A critical moment came in November 2019. Trump was sitting in the dining room next to the Oval Office, watching on television a procession of officials testifying in his first impeachment trial.

Trump exploded, according to people who were in the dining room. He wanted to know who those officials were who were giving damaging testimony against him.

He had long focused on the notion of a “deep state,” a group of Trump enemies or “snakes,” as he called them, hiding within the federal bureaucracy and frustrating him and his agenda. That day five years ago, he watched what in his mind was a parade of officials betraying him by testifying about what they had seen, heard or reported about his efforts to pressure President Volodymyr Zelensky of Ukraine to investigate Biden.

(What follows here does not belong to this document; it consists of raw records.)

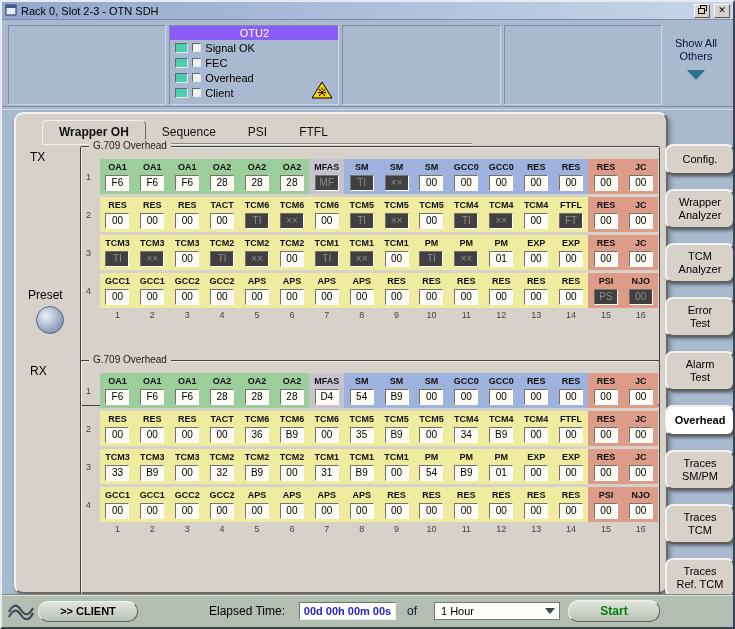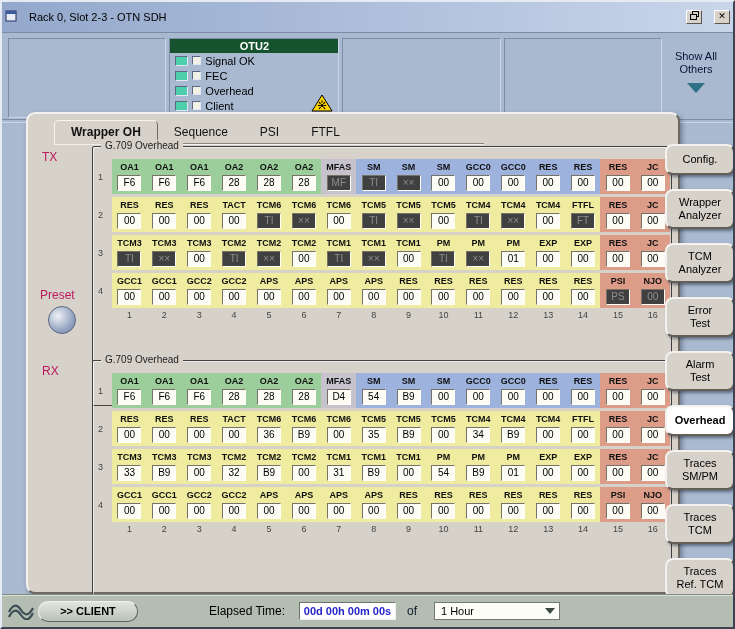--- a/index.html
+++ b/index.html
@@ -8,7 +8,7 @@
        border:2px solid;border-color:#e6eaf2 #3c4454 #3c4454 #e6eaf2}
   
   .titlebar{height:18px;background:linear-gradient(to right,#93a8cc,#c9d5ea);
-            display:flex;align-items:center;gap:12px;padding:15px 3px;border-bottom:1px solid #7c8aa8}
+            display:flex;align-items:center;gap:4px;padding:8px 3px;border-bottom:1px solid #7c8aa8}
   .title-text{font-size:11px;color:#000;flex:1}
   .tbtn{width:16px;height:14px;background:#d6d2ca;border:1px solid;
         border-color:#fff #5a564e #5a564e #fff;font-size:9px;line-height:11px;text-align:center}

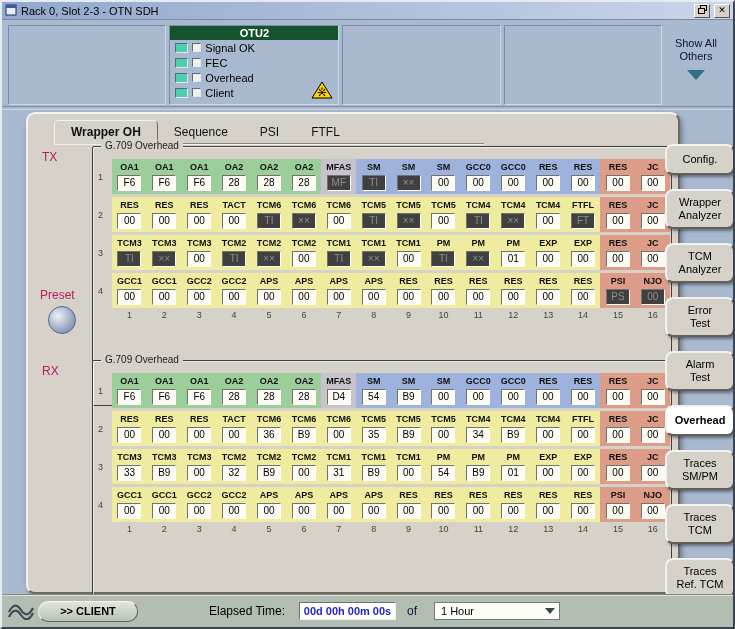--- a/index.html
+++ b/index.html
@@ -19,7 +19,7 @@
   .spanel{height:80px;border:1px solid;border-color:#7f8da4 #ccd6e6 #ccd6e6 #7f8da4}
   .sp-flex{flex:1}
   .otu2{width:170px;position:relative}
-  .otu2-header{height:14px;background:#14532d;color:#fff;font-size:11px;font-weight:bold;
+  .otu2-header{height:14px;background:#8b5cf6;color:#fff;font-size:11px;font-weight:normal;
                text-align:center;line-height:14px}
   .led-row{display:flex;align-items:center;gap:4px;height:15px;padding-left:5px}
   .led{display:inline-block;border:1px solid;border-color:#5a6a84 #dfe8f4 #dfe8f4 #5a6a84}

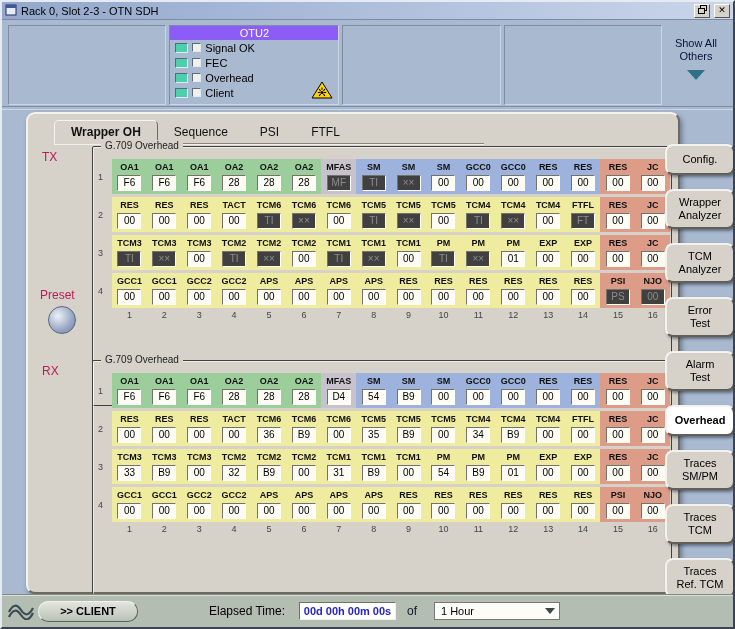--- a/index.html
+++ b/index.html
@@ -31,7 +31,7 @@
   .showall .arr{width:0;height:0;border-left:9px solid transparent;border-right:9px solid transparent;
                 border-top:10px solid #2e7186;margin:7px auto 0}
   
-  .dialog{position:absolute;left:24px;top:110px;width:654px;height:482px;background:#d6d2ca;
+  .dialog{position:absolute;left:12px;top:110px;width:654px;height:482px;background:#d6d2ca;
           border:2px solid;border-color:#f4f2ee #6e6961 #6e6961 #f4f2ee;border-radius:9px;
           box-shadow:2px 3px 5px rgba(30,40,60,.45)}
   .tabbar{position:absolute;left:26px;top:6px;width:430px;display:flex;align-items:flex-end;height:24px;

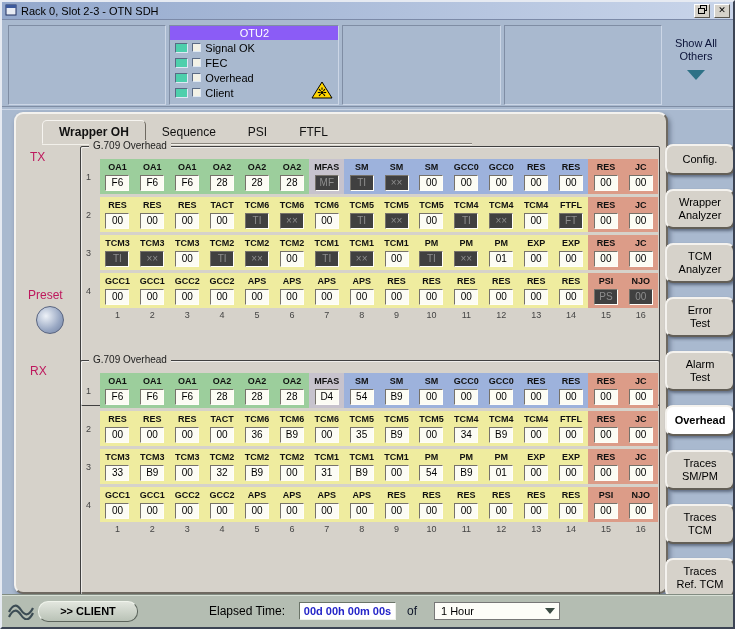--- a/index.html
+++ b/index.html
@@ -39,7 +39,7 @@
   .tab{font-size:12px;padding:4px 16px;color:#111}
   .tab.active{font-weight:bold;background:#d6d2ca;border:1px solid;
               border-color:#f6f4f0 #6e6961 transparent #f6f4f0;border-radius:5px 5px 0 0;position:relative;top:1px}
-  .seclabel{position:absolute;font-size:12px;color:#be185d}
+  .seclabel{position:absolute;font-size:12px;color:#000000}
   .gbox{position:absolute;left:64px;width:580px;height:260px;border:1px solid #404040;border-radius:2px;
         box-shadow:inset 1px 1px 0 rgba(255,255,255,.6)}
   .gtitle{position:absolute;top:-7px;left:8px;font-size:10px;background:#d6d2ca;padding:0 4px;color:#222}

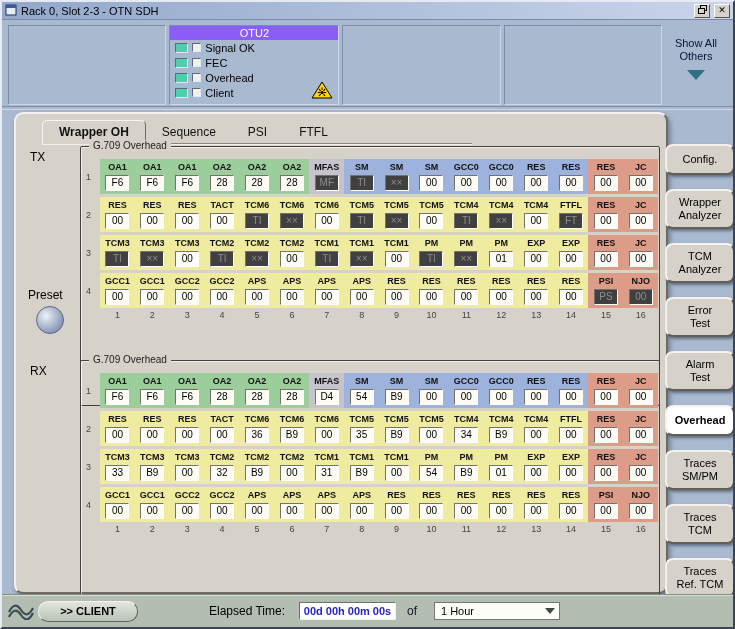--- a/index.html
+++ b/index.html
@@ -792,6 +792,7 @@
     <span>1 Hour</span>
     <span class="carr"></span>
   </div>
+  <div class="start-btn">Start</div>
 </div>
 
 </body></html>

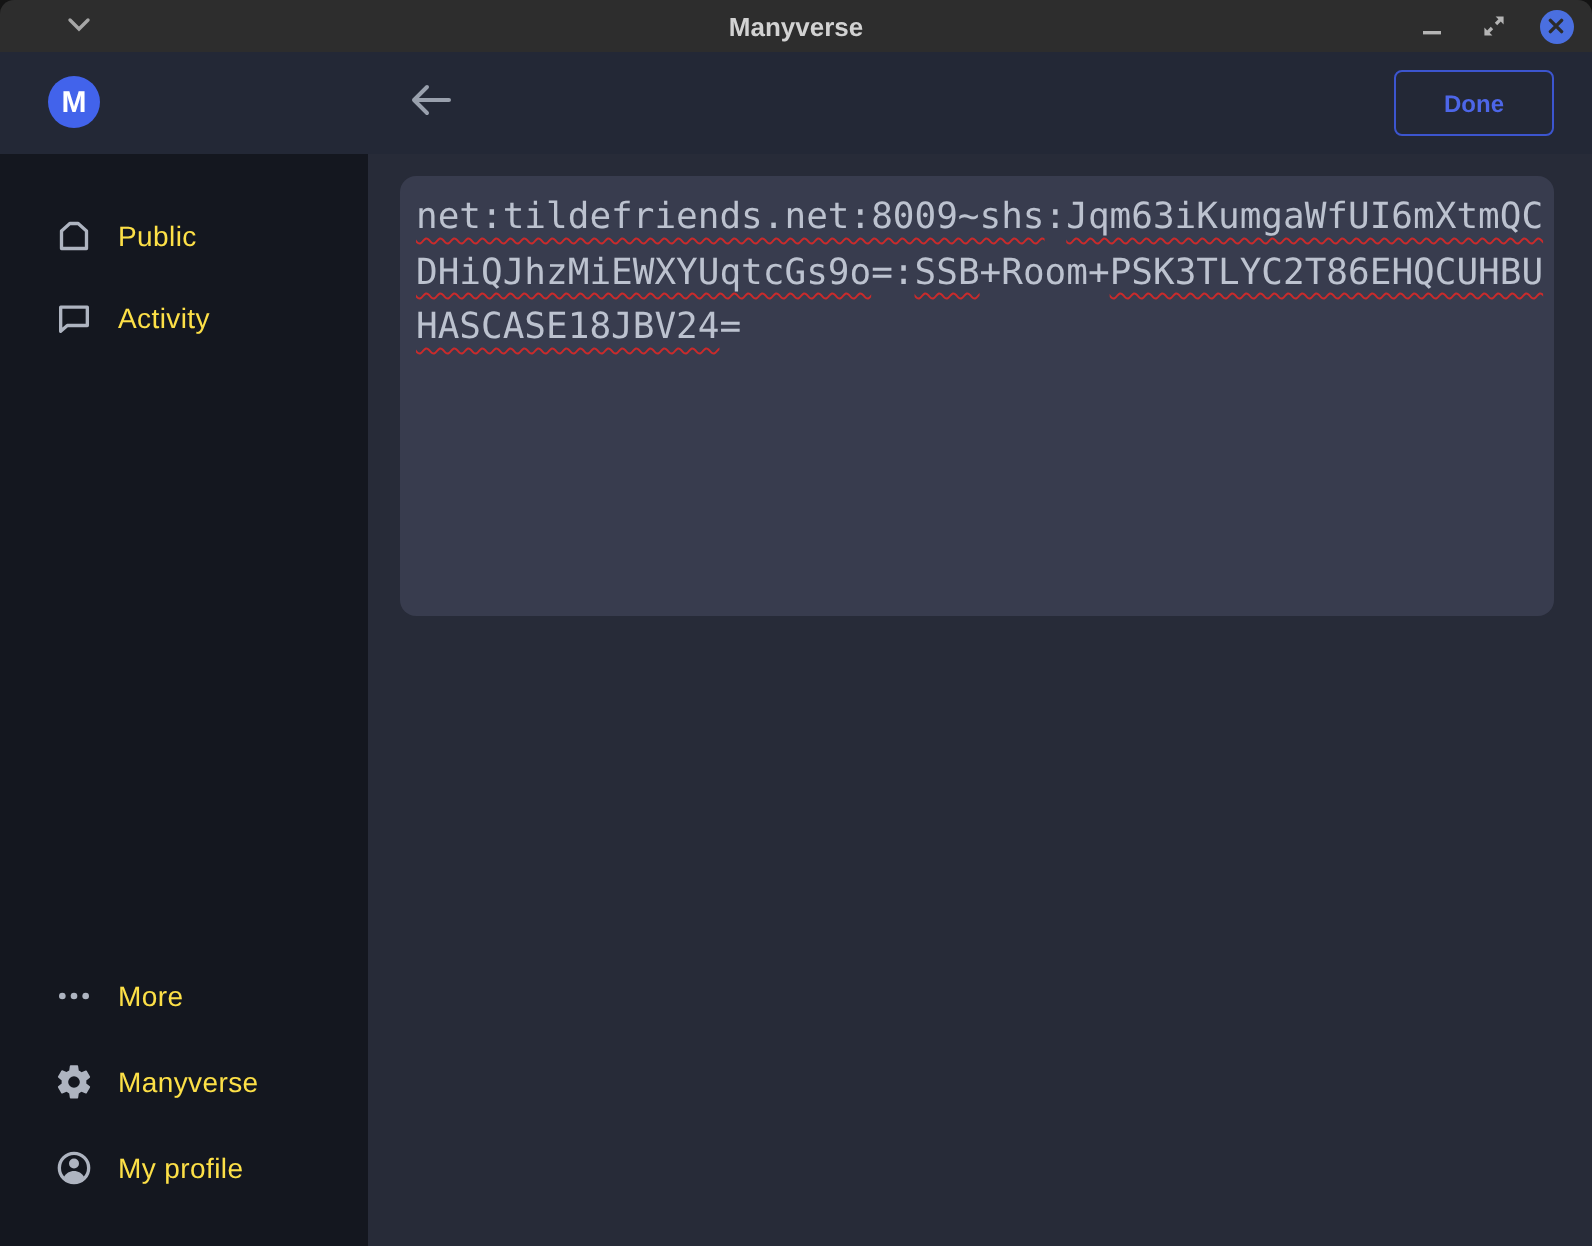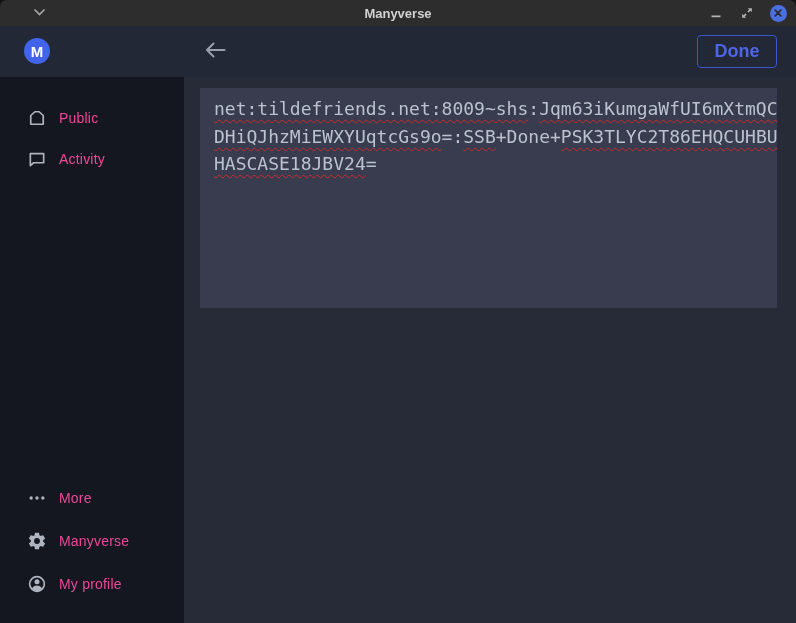--- a/index.html
+++ b/index.html
@@ -30,7 +30,7 @@
               color:#99a0ad; cursor:pointer; line-height:0; }
   .done-btn { position:absolute; right:19px; top:9px; width:80px; height:33px;
               background:transparent; border:1px solid #3c55cf; border-radius:4px;
-              color:#4d66e8; font-size:18px; font-weight:bold; cursor:pointer;
+              color:#4d66e8; font-size:12px; font-weight:bold; cursor:pointer;
               font-family:"Liberation Sans",sans-serif; }
 
   

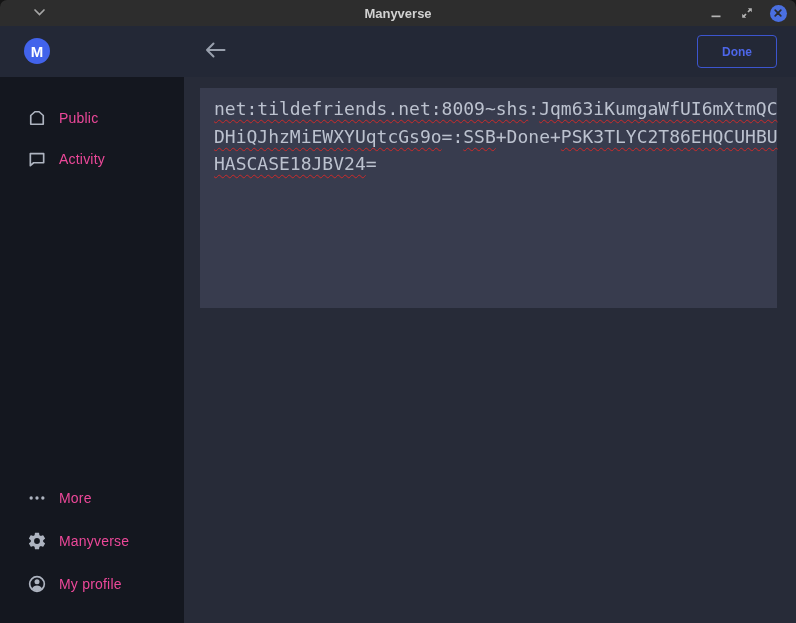--- a/index.html
+++ b/index.html
@@ -41,7 +41,7 @@
   .nav-bottom .nav-item { height:43px;align-items:center; }
   .nav-icon { width:20px; height:20px; color:#aeb4c0; display:flex; align-items:center; }
   .nav-icon svg { width:20px; height:20px; }
-  .nav-label { margin-left:12px; color:#ec4899; font-size:14px; font-weight:500; letter-spacing:.2px; }
+  .nav-label { margin-left:12px; color:#fde047; font-size:14px; font-weight:500; letter-spacing:.2px; }
   .nav-item.active .nav-icon, .nav-item.active .nav-label { color:var(--active); }
   .nav-bottom { margin-top:auto; }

After the Senate acquitted him of those impeachment charges, Trump looked somber as his aides applauded. “It should never have happened,” he said, adding an expletive, furious at what had happened. He immediately set about enforcing revenge. He brought a former personal assistant, John McEntee, then 29, back into the government and assigned him the task of ridding the federal bureaucracy of “snakes.”

McEntee did so with gusto, firing people suspected of disloyalty and redesigning a government hiring questionnaire to more effectively vet candidates based on their loyalty to Trump.

McEntee’s broader efforts were hampered by the outbreak of the coronavirus pandemic, which halted the changes Trump wanted to stop. Still, McEntee began developing loyalty testing questionnaires and shifted White House liaisons to crucial Cabinet agencies like the Justice Department, precursors to the approach Trump and his team are taking at the start of his second administration.

McEntee’s role is now filled by Sergio Gor, another Trump loyalist who is the new presidential personnel director and, effectively, the point man for enforcing loyalty.

At the time, McEntee was something of an outlier among Trump aides, as few shared his goal of having a government run by rigorously tested loyalists. But now those who work directly for Trump are committed to the idea.

Many, like him, became embroiled in investigations into his actions as president and after he left office, receiving subpoenas or even accusations of their own. And like him, many believe his accusers should pay a price.